▶ _INFORMATION SHOWN_
'''

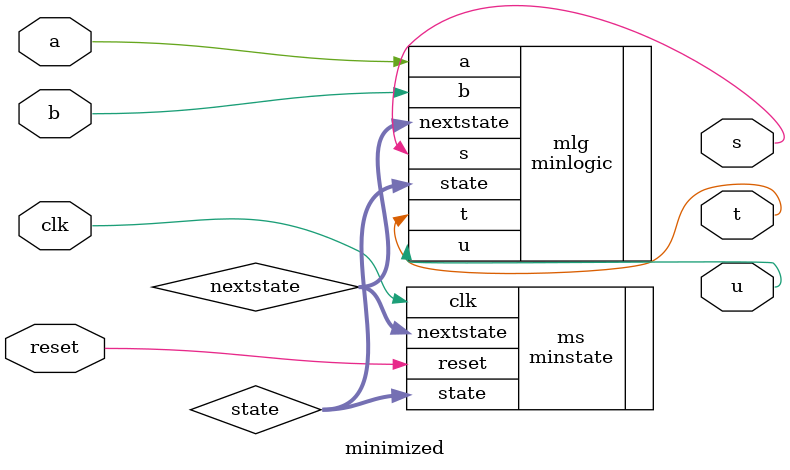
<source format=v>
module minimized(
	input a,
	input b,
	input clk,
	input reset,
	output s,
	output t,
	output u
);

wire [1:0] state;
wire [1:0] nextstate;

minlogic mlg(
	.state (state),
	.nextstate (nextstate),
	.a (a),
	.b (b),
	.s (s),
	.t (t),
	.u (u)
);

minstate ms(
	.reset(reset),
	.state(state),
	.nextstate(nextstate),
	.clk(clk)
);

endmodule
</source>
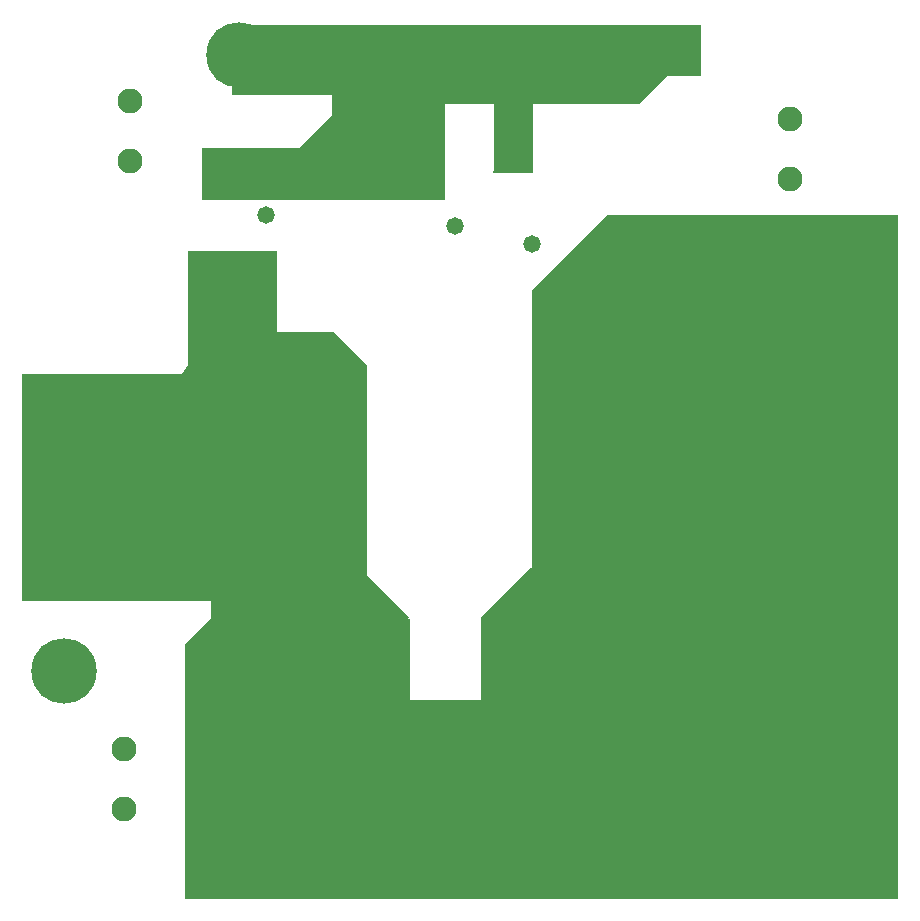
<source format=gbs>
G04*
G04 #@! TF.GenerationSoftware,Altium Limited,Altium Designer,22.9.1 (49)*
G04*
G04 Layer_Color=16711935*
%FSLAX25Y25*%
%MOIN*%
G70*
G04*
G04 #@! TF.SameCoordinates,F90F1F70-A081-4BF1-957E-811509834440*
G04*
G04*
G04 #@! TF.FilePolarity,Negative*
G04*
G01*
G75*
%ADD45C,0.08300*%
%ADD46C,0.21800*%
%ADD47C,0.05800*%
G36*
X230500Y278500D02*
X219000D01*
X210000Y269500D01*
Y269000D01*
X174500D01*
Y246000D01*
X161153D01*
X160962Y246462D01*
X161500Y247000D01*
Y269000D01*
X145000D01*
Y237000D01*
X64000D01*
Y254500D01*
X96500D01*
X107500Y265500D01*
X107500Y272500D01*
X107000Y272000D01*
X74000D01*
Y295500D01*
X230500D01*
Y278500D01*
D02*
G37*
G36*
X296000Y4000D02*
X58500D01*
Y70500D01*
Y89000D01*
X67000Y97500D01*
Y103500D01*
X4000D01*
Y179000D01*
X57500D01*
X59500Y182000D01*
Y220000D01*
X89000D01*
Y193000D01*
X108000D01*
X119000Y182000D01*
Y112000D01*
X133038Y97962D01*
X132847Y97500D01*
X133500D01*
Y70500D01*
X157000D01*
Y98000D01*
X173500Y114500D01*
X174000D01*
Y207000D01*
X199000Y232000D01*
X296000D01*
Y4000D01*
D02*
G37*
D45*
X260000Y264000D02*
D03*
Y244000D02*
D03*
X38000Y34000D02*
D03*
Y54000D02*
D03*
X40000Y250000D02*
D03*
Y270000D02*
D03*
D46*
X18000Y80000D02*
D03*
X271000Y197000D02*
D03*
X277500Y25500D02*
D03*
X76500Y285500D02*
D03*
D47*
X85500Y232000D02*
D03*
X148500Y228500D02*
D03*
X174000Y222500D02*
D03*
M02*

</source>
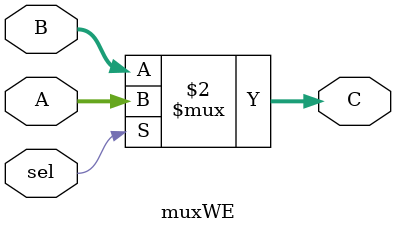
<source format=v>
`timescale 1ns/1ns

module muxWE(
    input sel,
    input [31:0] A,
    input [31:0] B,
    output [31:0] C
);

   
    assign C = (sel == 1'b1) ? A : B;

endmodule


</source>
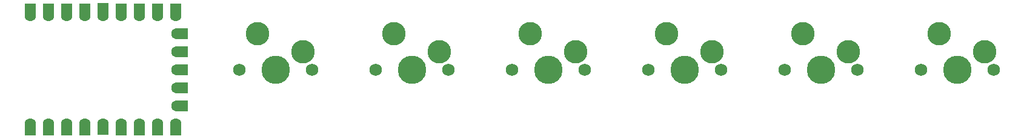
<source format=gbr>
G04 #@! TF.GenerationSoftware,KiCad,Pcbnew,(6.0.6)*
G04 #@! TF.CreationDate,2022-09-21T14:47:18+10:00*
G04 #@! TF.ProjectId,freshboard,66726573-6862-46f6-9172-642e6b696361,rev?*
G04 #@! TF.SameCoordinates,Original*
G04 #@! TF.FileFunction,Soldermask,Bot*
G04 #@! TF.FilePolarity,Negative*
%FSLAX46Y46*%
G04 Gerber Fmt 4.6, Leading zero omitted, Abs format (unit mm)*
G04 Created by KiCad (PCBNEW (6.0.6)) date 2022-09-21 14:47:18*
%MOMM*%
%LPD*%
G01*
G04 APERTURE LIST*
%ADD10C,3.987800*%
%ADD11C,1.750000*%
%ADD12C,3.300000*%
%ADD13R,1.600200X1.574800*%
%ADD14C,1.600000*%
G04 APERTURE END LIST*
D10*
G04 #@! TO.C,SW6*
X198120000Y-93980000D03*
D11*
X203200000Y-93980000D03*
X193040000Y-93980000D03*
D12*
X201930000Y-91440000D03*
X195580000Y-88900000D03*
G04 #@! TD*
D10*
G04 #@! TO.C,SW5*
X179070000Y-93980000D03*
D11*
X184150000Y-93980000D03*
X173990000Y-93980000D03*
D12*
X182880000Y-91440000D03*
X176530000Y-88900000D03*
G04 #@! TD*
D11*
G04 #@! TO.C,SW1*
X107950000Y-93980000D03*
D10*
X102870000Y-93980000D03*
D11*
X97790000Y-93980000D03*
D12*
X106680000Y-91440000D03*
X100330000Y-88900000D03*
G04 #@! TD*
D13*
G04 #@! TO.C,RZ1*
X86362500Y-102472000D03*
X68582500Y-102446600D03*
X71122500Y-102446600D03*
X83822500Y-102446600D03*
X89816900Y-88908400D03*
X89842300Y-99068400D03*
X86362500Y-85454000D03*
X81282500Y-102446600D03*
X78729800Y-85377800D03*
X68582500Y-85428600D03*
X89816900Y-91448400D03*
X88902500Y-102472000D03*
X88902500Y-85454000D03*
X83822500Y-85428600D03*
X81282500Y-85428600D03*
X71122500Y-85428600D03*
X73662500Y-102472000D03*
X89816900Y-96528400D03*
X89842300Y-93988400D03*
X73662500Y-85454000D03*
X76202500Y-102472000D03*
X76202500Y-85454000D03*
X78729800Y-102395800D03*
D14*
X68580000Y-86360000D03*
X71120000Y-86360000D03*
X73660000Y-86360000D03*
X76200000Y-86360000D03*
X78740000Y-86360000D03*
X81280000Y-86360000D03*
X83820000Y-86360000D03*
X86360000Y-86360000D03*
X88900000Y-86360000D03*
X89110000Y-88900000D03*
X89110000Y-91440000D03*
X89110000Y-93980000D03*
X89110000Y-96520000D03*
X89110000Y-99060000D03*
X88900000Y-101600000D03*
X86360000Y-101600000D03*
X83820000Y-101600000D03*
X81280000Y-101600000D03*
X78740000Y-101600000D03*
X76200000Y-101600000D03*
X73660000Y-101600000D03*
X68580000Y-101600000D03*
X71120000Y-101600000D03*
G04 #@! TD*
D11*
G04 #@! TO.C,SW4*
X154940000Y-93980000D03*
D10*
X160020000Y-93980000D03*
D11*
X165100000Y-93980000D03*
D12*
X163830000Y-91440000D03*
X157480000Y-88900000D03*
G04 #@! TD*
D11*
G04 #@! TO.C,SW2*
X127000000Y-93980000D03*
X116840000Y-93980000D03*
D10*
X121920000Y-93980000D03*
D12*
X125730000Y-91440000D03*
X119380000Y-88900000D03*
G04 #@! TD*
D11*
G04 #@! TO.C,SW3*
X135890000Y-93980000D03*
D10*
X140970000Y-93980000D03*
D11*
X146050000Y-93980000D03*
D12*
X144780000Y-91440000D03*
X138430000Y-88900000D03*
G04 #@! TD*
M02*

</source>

'''

▶ _THE PROBLEM_
Everything in the material above must be repeated exactly, apart from its pictures.

▶ _WRITTEN REPLY_
<source format=v>
module minimized(
	input a,
	input b,
	input clk,
	input reset,
	output s,
	output t,
	output u
);

wire [1:0] state;
wire [1:0] nextstate;

minlogic mlg(
	.state (state),
	.nextstate (nextstate),
	.a (a),
	.b (b),
	.s (s),
	.t (t),
	.u (u)
);

minstate ms(
	.reset(reset),
	.state(state),
	.nextstate(nextstate),
	.clk(clk)
);

endmodule
</source>
<source format=gbs>
G04*
G04 #@! TF.GenerationSoftware,Altium Limited,Altium Designer,22.9.1 (49)*
G04*
G04 Layer_Color=16711935*
%FSLAX25Y25*%
%MOIN*%
G70*
G04*
G04 #@! TF.SameCoordinates,F90F1F70-A081-4BF1-957E-811509834440*
G04*
G04*
G04 #@! TF.FilePolarity,Negative*
G04*
G01*
G75*
%ADD45C,0.08300*%
%ADD46C,0.21800*%
%ADD47C,0.05800*%
G36*
X230500Y278500D02*
X219000D01*
X210000Y269500D01*
Y269000D01*
X174500D01*
Y246000D01*
X161153D01*
X160962Y246462D01*
X161500Y247000D01*
Y269000D01*
X145000D01*
Y237000D01*
X64000D01*
Y254500D01*
X96500D01*
X107500Y265500D01*
X107500Y272500D01*
X107000Y272000D01*
X74000D01*
Y295500D01*
X230500D01*
Y278500D01*
D02*
G37*
G36*
X296000Y4000D02*
X58500D01*
Y70500D01*
Y89000D01*
X67000Y97500D01*
Y103500D01*
X4000D01*
Y179000D01*
X57500D01*
X59500Y182000D01*
Y220000D01*
X89000D01*
Y193000D01*
X108000D01*
X119000Y182000D01*
Y112000D01*
X133038Y97962D01*
X132847Y97500D01*
X133500D01*
Y70500D01*
X157000D01*
Y98000D01*
X173500Y114500D01*
X174000D01*
Y207000D01*
X199000Y232000D01*
X296000D01*
Y4000D01*
D02*
G37*
D45*
X260000Y264000D02*
D03*
Y244000D02*
D03*
X38000Y34000D02*
D03*
Y54000D02*
D03*
X40000Y250000D02*
D03*
Y270000D02*
D03*
D46*
X18000Y80000D02*
D03*
X271000Y197000D02*
D03*
X277500Y25500D02*
D03*
X76500Y285500D02*
D03*
D47*
X85500Y232000D02*
D03*
X148500Y228500D02*
D03*
X174000Y222500D02*
D03*
M02*

</source>
<source format=v>
`timescale 1ns/1ns

module muxWE(
    input sel,
    input [31:0] A,
    input [31:0] B,
    output [31:0] C
);

   
    assign C = (sel == 1'b1) ? A : B;

endmodule


</source>
<source format=gbr>
G04 #@! TF.GenerationSoftware,KiCad,Pcbnew,(6.0.6)*
G04 #@! TF.CreationDate,2022-09-21T14:47:18+10:00*
G04 #@! TF.ProjectId,freshboard,66726573-6862-46f6-9172-642e6b696361,rev?*
G04 #@! TF.SameCoordinates,Original*
G04 #@! TF.FileFunction,Soldermask,Bot*
G04 #@! TF.FilePolarity,Negative*
%FSLAX46Y46*%
G04 Gerber Fmt 4.6, Leading zero omitted, Abs format (unit mm)*
G04 Created by KiCad (PCBNEW (6.0.6)) date 2022-09-21 14:47:18*
%MOMM*%
%LPD*%
G01*
G04 APERTURE LIST*
%ADD10C,3.987800*%
%ADD11C,1.750000*%
%ADD12C,3.300000*%
%ADD13R,1.600200X1.574800*%
%ADD14C,1.600000*%
G04 APERTURE END LIST*
D10*
G04 #@! TO.C,SW6*
X198120000Y-93980000D03*
D11*
X203200000Y-93980000D03*
X193040000Y-93980000D03*
D12*
X201930000Y-91440000D03*
X195580000Y-88900000D03*
G04 #@! TD*
D10*
G04 #@! TO.C,SW5*
X179070000Y-93980000D03*
D11*
X184150000Y-93980000D03*
X173990000Y-93980000D03*
D12*
X182880000Y-91440000D03*
X176530000Y-88900000D03*
G04 #@! TD*
D11*
G04 #@! TO.C,SW1*
X107950000Y-93980000D03*
D10*
X102870000Y-93980000D03*
D11*
X97790000Y-93980000D03*
D12*
X106680000Y-91440000D03*
X100330000Y-88900000D03*
G04 #@! TD*
D13*
G04 #@! TO.C,RZ1*
X86362500Y-102472000D03*
X68582500Y-102446600D03*
X71122500Y-102446600D03*
X83822500Y-102446600D03*
X89816900Y-88908400D03*
X89842300Y-99068400D03*
X86362500Y-85454000D03*
X81282500Y-102446600D03*
X78729800Y-85377800D03*
X68582500Y-85428600D03*
X89816900Y-91448400D03*
X88902500Y-102472000D03*
X88902500Y-85454000D03*
X83822500Y-85428600D03*
X81282500Y-85428600D03*
X71122500Y-85428600D03*
X73662500Y-102472000D03*
X89816900Y-96528400D03*
X89842300Y-93988400D03*
X73662500Y-85454000D03*
X76202500Y-102472000D03*
X76202500Y-85454000D03*
X78729800Y-102395800D03*
D14*
X68580000Y-86360000D03*
X71120000Y-86360000D03*
X73660000Y-86360000D03*
X76200000Y-86360000D03*
X78740000Y-86360000D03*
X81280000Y-86360000D03*
X83820000Y-86360000D03*
X86360000Y-86360000D03*
X88900000Y-86360000D03*
X89110000Y-88900000D03*
X89110000Y-91440000D03*
X89110000Y-93980000D03*
X89110000Y-96520000D03*
X89110000Y-99060000D03*
X88900000Y-101600000D03*
X86360000Y-101600000D03*
X83820000Y-101600000D03*
X81280000Y-101600000D03*
X78740000Y-101600000D03*
X76200000Y-101600000D03*
X73660000Y-101600000D03*
X68580000Y-101600000D03*
X71120000Y-101600000D03*
G04 #@! TD*
D11*
G04 #@! TO.C,SW4*
X154940000Y-93980000D03*
D10*
X160020000Y-93980000D03*
D11*
X165100000Y-93980000D03*
D12*
X163830000Y-91440000D03*
X157480000Y-88900000D03*
G04 #@! TD*
D11*
G04 #@! TO.C,SW2*
X127000000Y-93980000D03*
X116840000Y-93980000D03*
D10*
X121920000Y-93980000D03*
D12*
X125730000Y-91440000D03*
X119380000Y-88900000D03*
G04 #@! TD*
D11*
G04 #@! TO.C,SW3*
X135890000Y-93980000D03*
D10*
X140970000Y-93980000D03*
D11*
X146050000Y-93980000D03*
D12*
X144780000Y-91440000D03*
X138430000Y-88900000D03*
G04 #@! TD*
M02*

</source>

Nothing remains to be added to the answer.